WHAT IS EXPECTED:
Could you quote the material word for word from the line containing "DAS NEUE SCOTT" through the line containing "Publi24.ro sau creează-ți rapid", with both of those lines included and the pictures left out?

EXTRACTED DATA:
◆ ◆ ◆
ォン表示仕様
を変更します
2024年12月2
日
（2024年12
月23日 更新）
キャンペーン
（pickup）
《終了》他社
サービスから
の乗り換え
◆ ◆ ◆
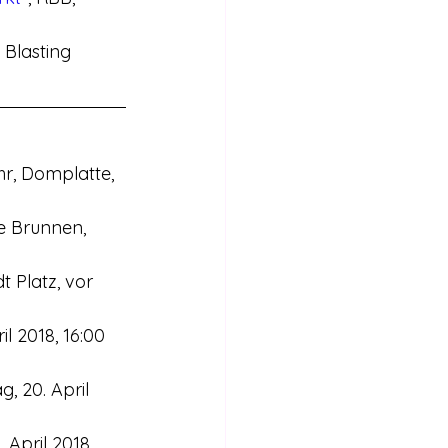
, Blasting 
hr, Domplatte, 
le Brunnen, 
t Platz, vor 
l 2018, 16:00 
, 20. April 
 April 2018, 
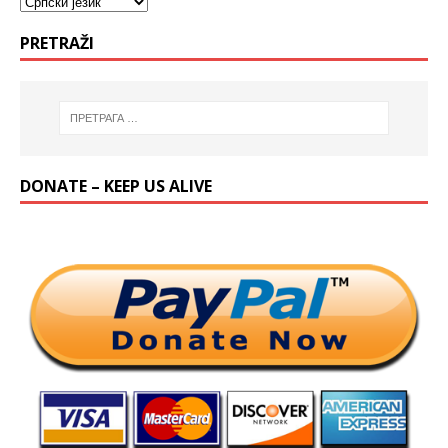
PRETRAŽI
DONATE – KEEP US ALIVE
◆ ◆ ◆
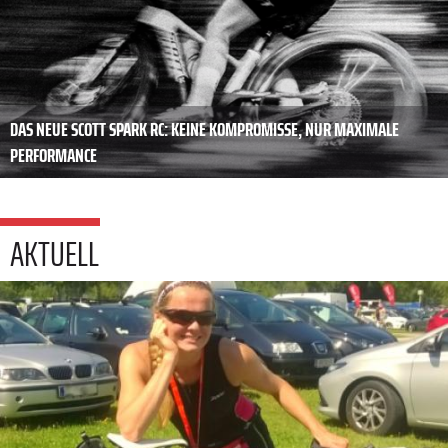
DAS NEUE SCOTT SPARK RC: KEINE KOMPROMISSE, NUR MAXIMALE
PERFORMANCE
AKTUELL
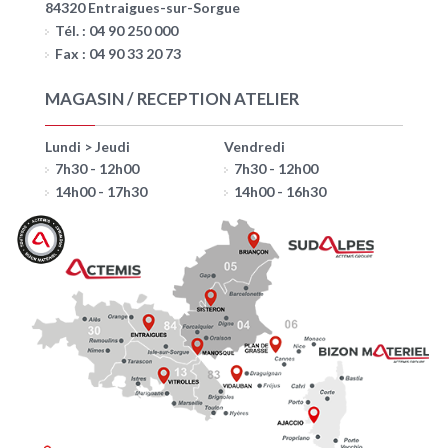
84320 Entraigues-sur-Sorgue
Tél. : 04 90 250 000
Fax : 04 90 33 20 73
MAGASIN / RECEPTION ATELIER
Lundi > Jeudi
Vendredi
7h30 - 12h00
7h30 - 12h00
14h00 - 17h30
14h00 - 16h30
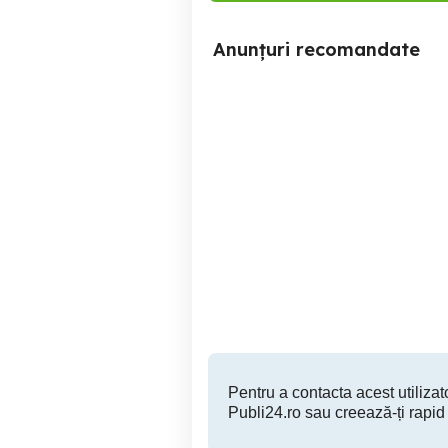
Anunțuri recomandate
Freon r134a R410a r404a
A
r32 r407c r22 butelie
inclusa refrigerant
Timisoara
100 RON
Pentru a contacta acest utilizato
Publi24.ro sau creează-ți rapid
◆ ◆ ◆
ANSWER AREA:
DAS NEUE SCOTT SPARK RC: KEINE KOMPROMISSE, NUR MAXIMALE
PERFORMANCE
AKTUELL
84320 Entraigues-sur-Sorgue
Tél. : 04 90 250 000
Fax : 04 90 33 20 73
MAGASIN / RECEPTION ATELIER
Lundi > Jeudi
Vendredi
7h30 - 12h00
7h30 - 12h00
14h00 - 17h30
14h00 - 16h30
Anunțuri recomandate
Freon r134a R410a r404a
A
r32 r407c r22 butelie
inclusa refrigerant
Timisoara
100 RON
Pentru a contacta acest utilizato
Publi24.ro sau creează-ți rapid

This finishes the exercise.